### Activity:
Everything in the listing below from the line containing "the leafy tree at (x=193, y=29) 28.89 +5.28" through the line containing "the shrub at (x=86, y=113) 6.05 -1.24" must be repeated exactly; the remaining lines are not wanted.

===============

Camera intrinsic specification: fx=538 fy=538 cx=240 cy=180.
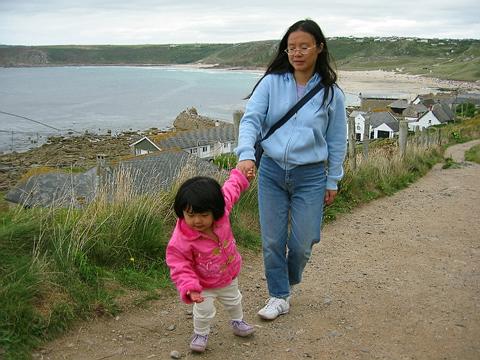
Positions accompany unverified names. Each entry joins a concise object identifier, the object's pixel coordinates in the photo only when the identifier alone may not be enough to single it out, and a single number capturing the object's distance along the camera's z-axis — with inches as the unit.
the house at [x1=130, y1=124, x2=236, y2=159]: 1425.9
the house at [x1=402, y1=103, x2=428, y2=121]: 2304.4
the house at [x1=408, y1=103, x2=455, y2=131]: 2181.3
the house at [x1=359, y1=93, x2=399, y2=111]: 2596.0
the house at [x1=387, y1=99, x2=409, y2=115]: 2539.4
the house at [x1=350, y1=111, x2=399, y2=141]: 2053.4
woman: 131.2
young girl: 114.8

===============

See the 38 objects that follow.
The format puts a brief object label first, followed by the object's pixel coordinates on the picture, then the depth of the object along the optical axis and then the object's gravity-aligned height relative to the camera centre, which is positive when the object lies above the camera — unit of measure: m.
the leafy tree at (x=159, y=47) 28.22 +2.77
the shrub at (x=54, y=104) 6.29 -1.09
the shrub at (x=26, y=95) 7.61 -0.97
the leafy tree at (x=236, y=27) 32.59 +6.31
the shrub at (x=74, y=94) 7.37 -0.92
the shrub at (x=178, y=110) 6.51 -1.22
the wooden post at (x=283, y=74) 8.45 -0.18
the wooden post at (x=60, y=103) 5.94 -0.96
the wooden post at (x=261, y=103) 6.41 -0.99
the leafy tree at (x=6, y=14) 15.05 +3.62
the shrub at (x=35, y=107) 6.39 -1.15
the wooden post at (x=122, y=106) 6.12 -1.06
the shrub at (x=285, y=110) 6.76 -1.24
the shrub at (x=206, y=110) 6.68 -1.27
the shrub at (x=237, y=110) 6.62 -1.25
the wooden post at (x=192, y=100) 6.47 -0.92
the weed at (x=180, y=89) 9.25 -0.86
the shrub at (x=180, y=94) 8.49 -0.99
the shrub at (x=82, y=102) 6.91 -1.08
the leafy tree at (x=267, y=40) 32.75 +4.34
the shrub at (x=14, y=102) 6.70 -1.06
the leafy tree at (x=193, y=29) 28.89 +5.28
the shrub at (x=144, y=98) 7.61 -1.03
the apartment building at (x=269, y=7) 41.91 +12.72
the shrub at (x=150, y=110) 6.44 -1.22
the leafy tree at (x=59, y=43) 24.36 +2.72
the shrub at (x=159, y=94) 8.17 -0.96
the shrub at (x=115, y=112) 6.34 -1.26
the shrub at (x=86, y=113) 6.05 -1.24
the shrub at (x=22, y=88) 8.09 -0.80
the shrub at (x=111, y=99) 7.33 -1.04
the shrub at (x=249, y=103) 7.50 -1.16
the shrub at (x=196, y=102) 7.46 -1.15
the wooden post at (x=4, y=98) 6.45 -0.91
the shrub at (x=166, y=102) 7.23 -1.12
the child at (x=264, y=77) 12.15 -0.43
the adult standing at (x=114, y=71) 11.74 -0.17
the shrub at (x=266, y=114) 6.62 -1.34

===============

### Answer to this task:
the leafy tree at (x=193, y=29) 28.89 +5.28
the shrub at (x=144, y=98) 7.61 -1.03
the apartment building at (x=269, y=7) 41.91 +12.72
the shrub at (x=150, y=110) 6.44 -1.22
the leafy tree at (x=59, y=43) 24.36 +2.72
the shrub at (x=159, y=94) 8.17 -0.96
the shrub at (x=115, y=112) 6.34 -1.26
the shrub at (x=86, y=113) 6.05 -1.24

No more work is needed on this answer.